Mortality risk was investigated in 64,120 women and 18,760 men who completed a baseline questionnaire (1983 to 1989). Body mass index (BMI) (weight adjusted for height, or kilograms divided by meters squared) was calculated from self-reported weight and height at baseline, with five categories: less than 18.5 (underweight), 18.5 to 24.9 (normal), 25.0 to 29.9 (overweight), 30.0 to 34.9 (moderately obese), and 35.0 and higher (very obese). Participants were followed from the questionnaire until the date of death or through 2002, whichever occurred first. The combined association among BMI and smoking and all-cause, cancer, and circulatory disease mortality by gender and attained age (less than 65 years, 65 years and older) was examined using Cox proportional hazards regression analyses (conducted in 2005). Person-years at risk averaged 16 years (women aged less than 65), 6 years (women aged 65 and older), 15 years (men aged less than 65), and 7 years (men aged 65 and older), totaling 1.35 million person-years.

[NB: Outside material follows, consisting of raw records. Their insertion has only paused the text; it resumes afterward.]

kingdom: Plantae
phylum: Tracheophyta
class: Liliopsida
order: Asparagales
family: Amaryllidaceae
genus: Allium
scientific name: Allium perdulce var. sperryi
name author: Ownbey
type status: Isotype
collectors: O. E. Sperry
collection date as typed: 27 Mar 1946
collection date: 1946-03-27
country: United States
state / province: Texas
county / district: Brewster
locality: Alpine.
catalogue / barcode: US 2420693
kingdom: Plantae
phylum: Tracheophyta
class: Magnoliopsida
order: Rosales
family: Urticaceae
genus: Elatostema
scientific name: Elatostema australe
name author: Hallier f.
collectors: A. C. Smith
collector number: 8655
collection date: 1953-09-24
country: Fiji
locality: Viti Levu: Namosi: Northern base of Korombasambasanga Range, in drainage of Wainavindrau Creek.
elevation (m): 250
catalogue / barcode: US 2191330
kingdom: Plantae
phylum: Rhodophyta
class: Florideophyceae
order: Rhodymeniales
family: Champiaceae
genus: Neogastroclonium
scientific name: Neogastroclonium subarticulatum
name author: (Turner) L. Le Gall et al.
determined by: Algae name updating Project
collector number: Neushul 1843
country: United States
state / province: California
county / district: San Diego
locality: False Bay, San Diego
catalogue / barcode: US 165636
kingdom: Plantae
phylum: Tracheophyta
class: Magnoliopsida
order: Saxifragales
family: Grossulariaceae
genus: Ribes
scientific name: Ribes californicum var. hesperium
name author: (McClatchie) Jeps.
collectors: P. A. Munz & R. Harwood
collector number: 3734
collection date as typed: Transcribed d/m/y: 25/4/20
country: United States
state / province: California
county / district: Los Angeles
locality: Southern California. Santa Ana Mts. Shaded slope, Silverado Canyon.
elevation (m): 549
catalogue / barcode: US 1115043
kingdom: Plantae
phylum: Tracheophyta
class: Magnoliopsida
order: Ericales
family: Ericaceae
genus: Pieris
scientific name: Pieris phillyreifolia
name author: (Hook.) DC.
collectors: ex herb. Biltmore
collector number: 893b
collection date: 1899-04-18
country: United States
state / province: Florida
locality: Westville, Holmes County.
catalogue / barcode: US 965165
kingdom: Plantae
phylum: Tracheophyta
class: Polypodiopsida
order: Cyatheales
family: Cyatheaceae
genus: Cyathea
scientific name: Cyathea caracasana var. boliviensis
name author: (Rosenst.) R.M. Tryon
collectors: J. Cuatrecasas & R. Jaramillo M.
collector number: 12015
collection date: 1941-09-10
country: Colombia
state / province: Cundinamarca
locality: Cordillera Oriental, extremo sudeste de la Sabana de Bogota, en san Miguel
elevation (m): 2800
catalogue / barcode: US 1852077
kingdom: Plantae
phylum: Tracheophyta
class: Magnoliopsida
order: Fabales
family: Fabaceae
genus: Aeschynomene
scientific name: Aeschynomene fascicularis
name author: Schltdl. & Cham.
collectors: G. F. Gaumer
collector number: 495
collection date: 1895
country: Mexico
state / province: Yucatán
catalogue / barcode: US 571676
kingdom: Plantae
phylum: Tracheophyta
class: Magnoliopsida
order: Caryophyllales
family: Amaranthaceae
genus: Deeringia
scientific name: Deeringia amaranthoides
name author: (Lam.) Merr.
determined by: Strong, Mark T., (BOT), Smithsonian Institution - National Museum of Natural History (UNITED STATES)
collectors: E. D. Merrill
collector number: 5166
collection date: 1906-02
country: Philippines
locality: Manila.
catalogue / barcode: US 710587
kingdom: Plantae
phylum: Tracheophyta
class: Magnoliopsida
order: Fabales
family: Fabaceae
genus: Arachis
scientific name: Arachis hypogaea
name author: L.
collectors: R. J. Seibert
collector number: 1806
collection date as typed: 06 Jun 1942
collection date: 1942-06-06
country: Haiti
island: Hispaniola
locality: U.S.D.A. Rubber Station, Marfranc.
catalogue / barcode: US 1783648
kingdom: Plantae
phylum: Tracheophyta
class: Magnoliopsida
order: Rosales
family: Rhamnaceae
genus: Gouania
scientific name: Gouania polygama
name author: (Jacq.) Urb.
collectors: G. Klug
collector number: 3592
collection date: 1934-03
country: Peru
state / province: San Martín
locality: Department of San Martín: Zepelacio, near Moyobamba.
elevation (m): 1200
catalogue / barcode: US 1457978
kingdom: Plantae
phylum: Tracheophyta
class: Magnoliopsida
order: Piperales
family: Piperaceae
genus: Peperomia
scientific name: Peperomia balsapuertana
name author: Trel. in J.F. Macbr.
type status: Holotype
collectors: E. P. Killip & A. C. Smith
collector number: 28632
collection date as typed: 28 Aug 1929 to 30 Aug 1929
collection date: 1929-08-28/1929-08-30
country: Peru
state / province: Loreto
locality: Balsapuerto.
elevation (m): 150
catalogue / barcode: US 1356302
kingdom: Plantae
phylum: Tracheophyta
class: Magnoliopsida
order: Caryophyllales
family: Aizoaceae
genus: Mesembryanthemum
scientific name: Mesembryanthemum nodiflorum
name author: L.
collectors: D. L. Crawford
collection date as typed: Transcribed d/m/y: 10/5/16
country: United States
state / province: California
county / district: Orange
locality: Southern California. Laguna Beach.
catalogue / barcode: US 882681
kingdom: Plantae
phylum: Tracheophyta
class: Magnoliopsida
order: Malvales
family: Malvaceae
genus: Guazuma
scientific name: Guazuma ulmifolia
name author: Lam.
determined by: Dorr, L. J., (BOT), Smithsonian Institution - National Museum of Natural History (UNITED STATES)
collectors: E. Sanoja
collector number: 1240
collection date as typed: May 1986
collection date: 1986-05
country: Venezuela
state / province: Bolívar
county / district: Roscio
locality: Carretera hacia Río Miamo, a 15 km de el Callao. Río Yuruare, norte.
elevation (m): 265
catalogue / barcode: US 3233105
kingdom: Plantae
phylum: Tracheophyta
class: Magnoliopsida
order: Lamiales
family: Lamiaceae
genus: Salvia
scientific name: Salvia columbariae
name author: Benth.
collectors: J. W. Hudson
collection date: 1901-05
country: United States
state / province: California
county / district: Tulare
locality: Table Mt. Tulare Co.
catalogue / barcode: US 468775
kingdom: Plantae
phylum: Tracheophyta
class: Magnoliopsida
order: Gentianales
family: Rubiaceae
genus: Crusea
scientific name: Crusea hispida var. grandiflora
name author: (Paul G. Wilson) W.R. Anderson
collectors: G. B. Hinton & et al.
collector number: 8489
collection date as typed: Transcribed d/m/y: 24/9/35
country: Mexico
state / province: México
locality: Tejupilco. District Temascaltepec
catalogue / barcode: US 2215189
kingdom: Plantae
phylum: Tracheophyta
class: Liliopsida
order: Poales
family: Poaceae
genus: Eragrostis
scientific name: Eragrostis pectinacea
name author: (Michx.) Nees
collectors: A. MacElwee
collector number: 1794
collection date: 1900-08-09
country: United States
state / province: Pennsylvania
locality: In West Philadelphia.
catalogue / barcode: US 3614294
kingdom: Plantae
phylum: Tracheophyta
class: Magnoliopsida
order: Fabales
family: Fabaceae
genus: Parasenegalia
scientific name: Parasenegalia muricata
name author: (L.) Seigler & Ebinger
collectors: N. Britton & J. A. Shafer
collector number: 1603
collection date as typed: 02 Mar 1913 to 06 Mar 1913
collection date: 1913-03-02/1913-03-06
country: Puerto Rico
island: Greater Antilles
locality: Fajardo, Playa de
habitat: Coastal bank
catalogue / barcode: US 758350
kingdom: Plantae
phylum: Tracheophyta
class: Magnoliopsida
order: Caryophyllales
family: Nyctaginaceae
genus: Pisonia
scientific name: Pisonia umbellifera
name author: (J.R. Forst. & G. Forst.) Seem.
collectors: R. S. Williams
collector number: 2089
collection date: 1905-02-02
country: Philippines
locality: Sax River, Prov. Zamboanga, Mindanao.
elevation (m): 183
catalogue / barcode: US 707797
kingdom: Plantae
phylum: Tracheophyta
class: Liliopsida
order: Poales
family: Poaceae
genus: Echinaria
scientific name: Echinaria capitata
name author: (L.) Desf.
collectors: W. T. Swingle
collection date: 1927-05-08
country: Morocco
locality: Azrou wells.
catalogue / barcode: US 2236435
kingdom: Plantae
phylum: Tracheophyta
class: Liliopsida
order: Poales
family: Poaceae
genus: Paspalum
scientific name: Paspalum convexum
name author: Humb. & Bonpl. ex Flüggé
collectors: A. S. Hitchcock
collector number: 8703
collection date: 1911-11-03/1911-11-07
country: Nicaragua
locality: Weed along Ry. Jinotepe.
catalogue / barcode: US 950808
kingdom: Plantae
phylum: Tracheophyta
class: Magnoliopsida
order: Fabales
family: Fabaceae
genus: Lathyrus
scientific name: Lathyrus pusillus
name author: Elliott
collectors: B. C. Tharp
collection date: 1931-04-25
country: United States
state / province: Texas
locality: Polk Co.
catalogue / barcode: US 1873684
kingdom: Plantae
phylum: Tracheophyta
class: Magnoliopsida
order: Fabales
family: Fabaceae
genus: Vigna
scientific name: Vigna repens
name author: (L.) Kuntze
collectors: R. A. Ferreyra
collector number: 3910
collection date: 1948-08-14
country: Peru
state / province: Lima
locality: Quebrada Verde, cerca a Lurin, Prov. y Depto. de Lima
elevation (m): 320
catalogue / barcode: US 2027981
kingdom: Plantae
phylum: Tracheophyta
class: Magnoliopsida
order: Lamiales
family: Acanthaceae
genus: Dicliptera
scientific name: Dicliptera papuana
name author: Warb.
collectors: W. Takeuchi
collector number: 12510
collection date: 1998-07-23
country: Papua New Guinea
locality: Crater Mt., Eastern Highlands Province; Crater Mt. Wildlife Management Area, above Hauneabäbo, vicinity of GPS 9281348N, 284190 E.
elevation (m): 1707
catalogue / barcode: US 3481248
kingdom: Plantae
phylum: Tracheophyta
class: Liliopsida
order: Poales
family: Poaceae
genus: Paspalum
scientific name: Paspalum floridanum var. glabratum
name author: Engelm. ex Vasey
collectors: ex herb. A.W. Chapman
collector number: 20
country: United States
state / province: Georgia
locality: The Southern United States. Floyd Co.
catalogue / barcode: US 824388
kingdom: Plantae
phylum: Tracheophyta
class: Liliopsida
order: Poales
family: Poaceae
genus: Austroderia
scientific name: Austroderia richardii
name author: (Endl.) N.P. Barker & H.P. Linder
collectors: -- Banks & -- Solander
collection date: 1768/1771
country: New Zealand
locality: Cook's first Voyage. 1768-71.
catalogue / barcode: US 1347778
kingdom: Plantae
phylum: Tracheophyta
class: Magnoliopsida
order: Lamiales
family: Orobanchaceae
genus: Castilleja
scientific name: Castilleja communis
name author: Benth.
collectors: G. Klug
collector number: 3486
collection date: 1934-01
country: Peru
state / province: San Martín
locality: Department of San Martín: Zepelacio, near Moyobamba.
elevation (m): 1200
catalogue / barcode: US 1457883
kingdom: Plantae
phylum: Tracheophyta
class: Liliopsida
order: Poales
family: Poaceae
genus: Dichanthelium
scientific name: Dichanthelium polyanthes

In all gender/age groups, both obesity and smoking, particularly current smoking, contributed substantially to all-cause mortality, with 3.5- to 5-fold risks for very obese, current smokers compared to normal weight, never smokers. Current smoking was the predominant risk factor for cancer mortality. Combining obesity with current smoking increased circulatory disease mortality by 6- to 11-fold for people aged less than 65 years, compared to normal weight, never smokers. Obese former smokers (less than 65 years) had notably lower risks.
Obese smokers (aged less than 65 years) had strikingly high mortality risks, particularly from circulatory disease mortality.